Des reproches, des éloges et beaucoup de sujets de discussion : la série Netflix "Tour de France : Im Hauptfeld" a rendu la plus grande course cycliste du monde accessible à un public encore plus large.
Signe de son succès, la plateforme de streaming a sans aucun doute commandé une deuxième saison et les équipes de tournage auront à nouveau un accès exclusif lors de la tournée en cours. Parmi les coureurs, tout le monde n'est pas enthousiaste.
Pour assurer la continuité, les huit mêmes équipes que l'année dernière seront présentes. Parmi ces équipes, on trouve Bora-hansgrohe et Jumbo-Visma avec le vainqueur du Tour Jonas Vingegaard. Les équipes reçoivent environ 50.000 euros pour cela, l'organisateur ASO et la télévision française en reçoivent cinq fois plus. La deuxième saison devrait s'intéresser un peu plus à la vie privée des coureurs. "Nous voulons montrer davantage l'homme que le cycliste professionnel", a déclaré le producteur James Gay-Rees. Il y aura à nouveau huit épisodes, qui seront peut-être - comme cette année - publiés en 2024, environ un mois avant le Grand Départ.
Afin d'avoir le possible record d'étape de Mark Cavendish dans la série, une équipe a accompagné la superstar britannique. Son équipe Astana ne fait pas partie des huit équipes autour desquelles s'articule la série. Les cinéastes ne pourront pas raconter le record de 35 victoires d'étapes du Tour au total. Cavendish a abandonné après une chute lors de la huitième étape. Il reste donc une histoire dramatique.

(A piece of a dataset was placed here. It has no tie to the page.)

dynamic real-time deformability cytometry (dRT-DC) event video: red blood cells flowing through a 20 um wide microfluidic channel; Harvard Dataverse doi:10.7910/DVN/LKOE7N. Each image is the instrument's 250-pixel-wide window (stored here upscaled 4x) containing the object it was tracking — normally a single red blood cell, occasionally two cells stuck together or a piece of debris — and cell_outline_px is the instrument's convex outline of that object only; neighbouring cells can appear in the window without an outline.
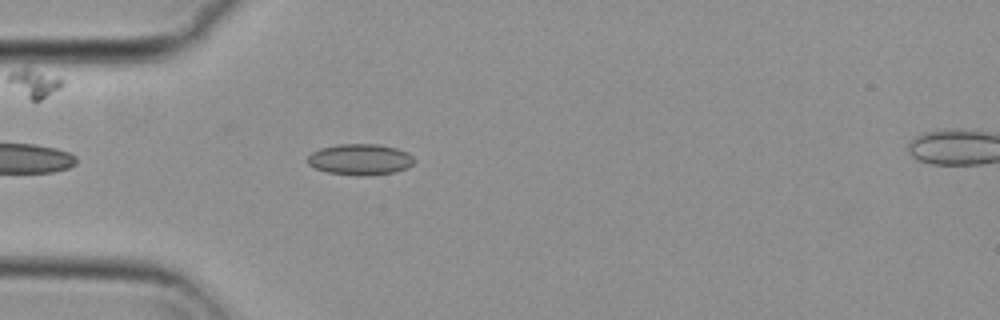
{"species": "common noctule bat (a hibernating species)", "species_latin": "Nyctalus noctula", "temperature_condition": "cold", "stored_images_in_passage": 43, "camera_frame_rate_fps": 3000, "um_per_image_px": 0.085, "animal": {"sex": "female", "body_mass_g": 29.2, "forearm_length_mm": 56.3}, "frame": {"image": 1, "passage_image": 4, "time_ms": 1.0, "image_size_px": [1000, 320], "cell_outline_px": [[416, 160], [408, 168], [396, 172], [364, 176], [356, 176], [328, 172], [316, 168], [308, 164], [308, 156], [312, 152], [320, 148], [336, 144], [380, 144], [396, 148], [408, 152]], "centroid_in_image_um": [30.64, 13.55], "position_along_channel_um": 54.4, "area_um2": 19.48}}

Comme dans la série de Formule 1 "Drive to Survive", on reproche aux réalisateurs d'exagérer les choses. La star belge Wout van Aert, en particulier, se sent mal représentée. La série donne l'impression qu'il a davantage en tête ses propres intérêts que la victoire sur le Tour de son coéquipier Vingegaard. "Pour moi, la série vise à faire du buzz", a déclaré van Aert. Nils Politt, professionnel de la Bora, est d'accord : "On a pris exactement les séquences que les téléspectateurs voulaient voir. Je comprends tout à fait que Wout dise que ce n'est pas comme ça et qu'il ne soit pas d'accord. Je ne le serais pas non plus dans ma situation".
De nombreux professionnels font l'éloge de la série et trouvent que le cyclisme est plus proche du spectateur. Le fait que le cyclisme ne soit pas un sport individuel, mais un sport d'équipe, est particulièrement bien transmis. Le sprinter Jasper Philipsen se voit certes parfois représenté de manière exagérée, mais il s'en félicite : "Bien sûr, ils ont un peu créé un personnage. Mais je pense qu'ils l'ont bien fait et je n'ai rien contre". Dans la série, le Belge est présenté comme un professionnel gaffeur qui aime oublier des parties de son équipement ou arriver en retard.
La plus grande critique est sans doute le thème du dopage. Ce sujet est complètement occulté. Le fait qu'un coureur, Nairo Quintana, ait été disqualifié a posteriori parce qu'une substance interdite avait été détectée chez lui, n'a pas lieu dans la série. Le Colombien s'était tout de même classé sixième lors du Tour 2022.